Ascension David’s Hermitage in the village of Novy Byt near Moscow
You will see bright temples surrounded by forests from the Simferopol highway, not yet reaching the place. Ascension David’s Hermitage in New Life is a stunningly beautiful and quiet place where you can come at any time of the year, and you will be equally happy. In summer, there is a lot of greenery and lush flower beds. In winter, yellow, pink and peach buildings of strict forms are dusted with snow and look even more majestic. And in the fall, there is just a riot of colors, when the foliage changes on the trees.

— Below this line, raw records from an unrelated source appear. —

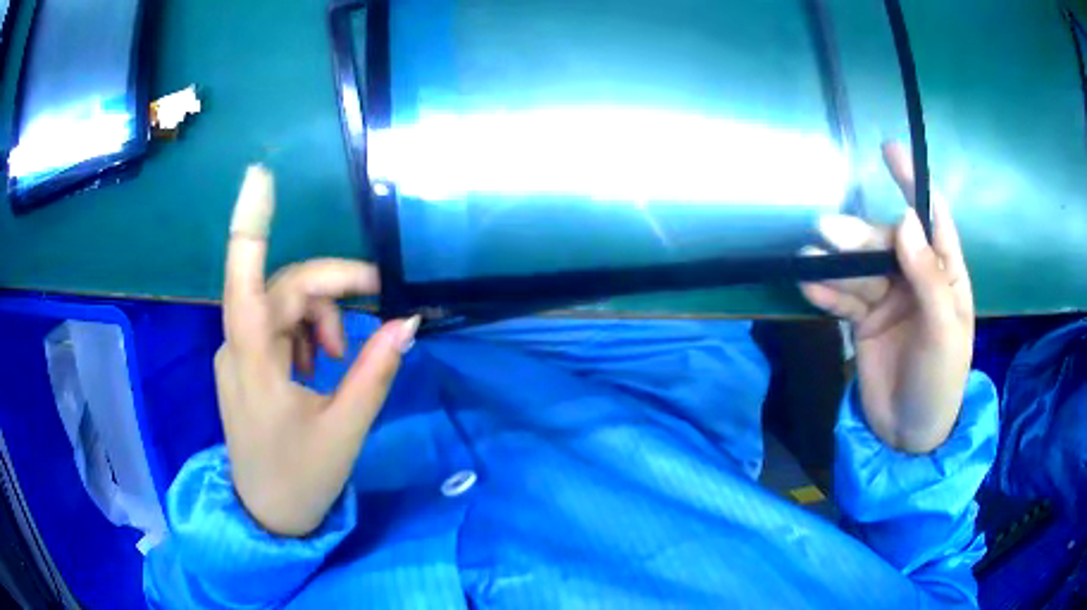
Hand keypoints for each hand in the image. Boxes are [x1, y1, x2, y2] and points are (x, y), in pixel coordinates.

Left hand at [218, 166, 418, 535]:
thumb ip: (374, 371)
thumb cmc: (301, 477)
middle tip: (376, 308)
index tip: (260, 175)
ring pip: (281, 304)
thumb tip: (408, 323)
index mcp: (253, 361)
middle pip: (283, 286)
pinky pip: (275, 326)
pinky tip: (318, 365)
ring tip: (340, 358)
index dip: (250, 224)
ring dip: (319, 316)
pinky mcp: (244, 364)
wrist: (268, 515)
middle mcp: (236, 345)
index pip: (244, 279)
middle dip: (331, 289)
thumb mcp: (345, 428)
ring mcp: (236, 354)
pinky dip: (305, 332)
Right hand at [800, 142, 972, 453]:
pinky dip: (826, 292)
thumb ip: (929, 277)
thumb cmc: (940, 382)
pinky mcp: (863, 320)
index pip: (931, 219)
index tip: (889, 150)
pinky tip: (809, 287)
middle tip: (827, 231)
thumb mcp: (944, 332)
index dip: (912, 184)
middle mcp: (916, 278)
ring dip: (835, 263)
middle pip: (885, 243)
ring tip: (808, 259)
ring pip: (859, 268)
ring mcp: (888, 298)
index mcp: (945, 275)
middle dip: (858, 236)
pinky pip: (843, 297)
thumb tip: (906, 219)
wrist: (909, 435)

The most beautiful view is from the side of the pond. In sunny weather, the temples are reflected in it, as in a mirror. And you forget about everything, looking at this picture. It is no coincidence that most of the photos and postcards depict the monastery from this perspective.
The founding date of the monastery is 1515. Then the monk David came here, who had previously served in the Pafnutevo-Borovsky monastery in the Kaluga region. David, together with two novices, reached the bank of the Lopasnya River and built a temple here. It is noteworthy that they brought with them the icon of the Mother of God “The Sign”, after which one of the cathedrals is still named.
In the mid-1600s, the monastery was given to a monastery in New Jerusalem, but later Tsar Alexei Mikhailovich again made it independent.
The 17th century is considered the heyday of David’s Hermitage, when she had several farmsteads and even a chapel on the Arbat in Moscow.
In 1929 the monastery was closed, and some of the monks were repressed. According to legend, Elder Valentin remained here, he was 90 years old. The Bolsheviks could not openly admit that they were killing him, and staged suicide. At that place, a key soon kicked in …
In Soviet times, the territory was given over to an agricultural college. The Davidov Hermitage in New Byt was returned to the Church in the 90s of the 20th century, then the first services were held after many years that there were no monks and pilgrims.
The most remarkable fact, which all the guides tell about, is that David, the founder of the monastery, planted a linden grove here.
In the 19th century, the iconostasis was changed in the Nikolskaya church of the monastery. Then Metropolitan Filaret said that the old icons should be distributed to other churches that needed them.
Until now, historians argue about the purpose of the second tier of the bell tower. It was originally decorative or it was supposed to install bells. Despite the fact that they have never been here.